#### WORK TO COMPLETE
Quote every line of text in the rows below word for word, but leave out the pictures.

#### ENTRIES PROVIDED
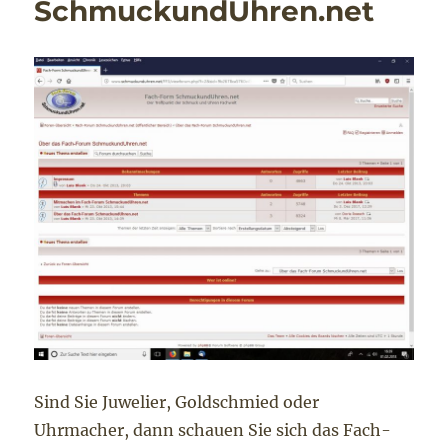
SchmuckundUhren.net
Sind Sie Juwelier, Goldschmied oder
Uhrmacher, dann schauen Sie sich das Fach-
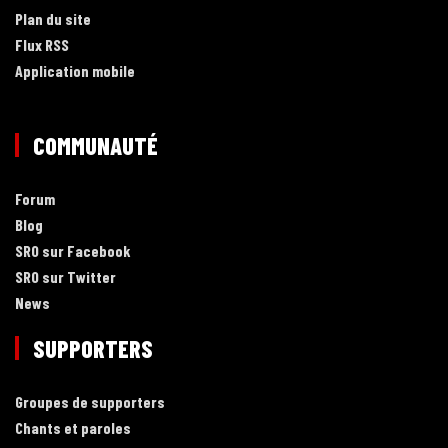
Plan du site
Flux RSS
Application mobile
COMMUNAUTÉ
Forum
Blog
SRO sur Facebook
SRO sur Twitter
News
SUPPORTERS
Groupes de supporters
Chants et paroles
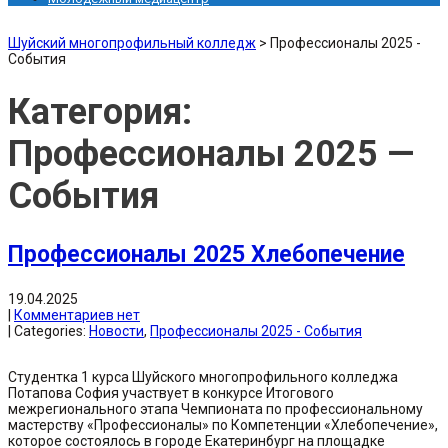
Шуйский многопрофильный колледж
>
Профессионалы 2025 -
События
Категория:
Профессионалы 2025 —
События
Профессионалы 2025 Хлебопечение
19.04.2025
|
Комментариев нет
| Categories:
Новости
,
Профессионалы 2025 - События
Студентка 1 курса Шуйского многопрофильного колледжа
Потапова София участвует в конкурсе Итогового
межрегионального этапа Чемпионата по профессиональному
мастерству «Профессионалы» по Компетенции «Хлебопечение»,
которое состоялось в городе Екатеринбург на площадке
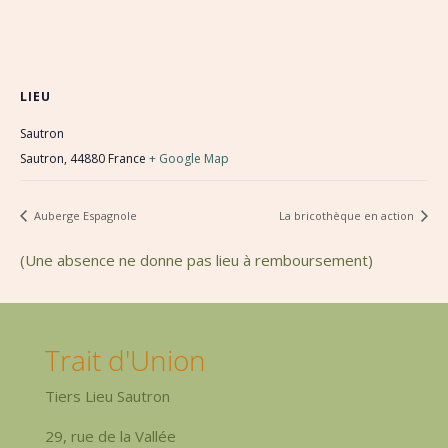
LIEU
Sautron
Sautron
,
44880
France
+ Google Map
Auberge Espagnole
La bricothèque en action
(Une absence ne donne pas lieu à remboursement)
Trait d'Union
Tiers Lieu Sautron
29, rue de la Vallée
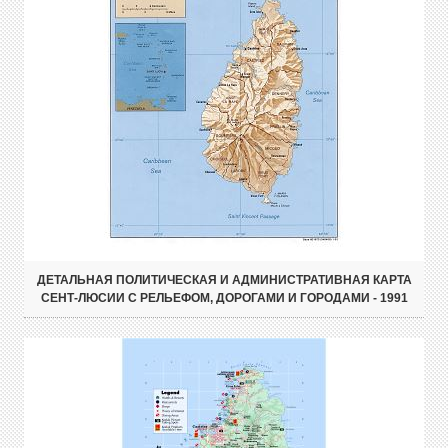
ДЕТАЛЬНАЯ ПОЛИТИЧЕСКАЯ И АДМИНИСТРАТИВНАЯ КАРТА
СЕНТ-ЛЮСИИ С РЕЛЬЕФОМ, ДОРОГАМИ И ГОРОДАМИ - 1991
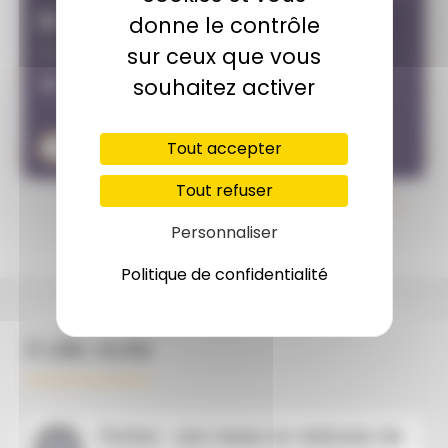
donne le contrôle
02 août 2026
sur ceux que vous
18h00
souhaitez activer
Collégiale Saint-Hippolyte, 10 Rue du Collège
39800 Poligny
Obtenir l'itinéraire
Tout accepter
Tout refuser
Personnaliser
Politique de confidentialité
À LIRE AUSSI
Dortan : une messe en mémoire de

#### REPLY
SchmuckundUhren.net
Sind Sie Juwelier, Goldschmied oder
Uhrmacher, dann schauen Sie sich das Fach-
Plan du site
Flux RSS
Application mobile
COMMUNAUTÉ
Forum
Blog
SRO sur Facebook
SRO sur Twitter
News
SUPPORTERS
Groupes de supporters
Chants et paroles
Шуйский многопрофильный колледж
>
Профессионалы 2025 -
События
Категория:
Профессионалы 2025 —
События
Профессионалы 2025 Хлебопечение
19.04.2025
|
Комментариев нет
| Categories:
Новости
,
Профессионалы 2025 - События
Студентка 1 курса Шуйского многопрофильного колледжа
Потапова София участвует в конкурсе Итогового
межрегионального этапа Чемпионата по профессиональному
мастерству «Профессионалы» по Компетенции «Хлебопечение»,
которое состоялось в городе Екатеринбург на площадке
LIEU
Sautron
Sautron
,
44880
France
+ Google Map
Auberge Espagnole
La bricothèque en action
(Une absence ne donne pas lieu à remboursement)
Trait d'Union
Tiers Lieu Sautron
29, rue de la Vallée
ДЕТАЛЬНАЯ ПОЛИТИЧЕСКАЯ И АДМИНИСТРАТИВНАЯ КАРТА
СЕНТ-ЛЮСИИ С РЕЛЬЕФОМ, ДОРОГАМИ И ГОРОДАМИ - 1991
donne le contrôle
02 août 2026
sur ceux que vous
18h00
souhaitez activer
Collégiale Saint-Hippolyte, 10 Rue du Collège
39800 Poligny
Obtenir l'itinéraire
Tout accepter
Tout refuser
Personnaliser
Politique de confidentialité
À LIRE AUSSI
Dortan : une messe en mémoire de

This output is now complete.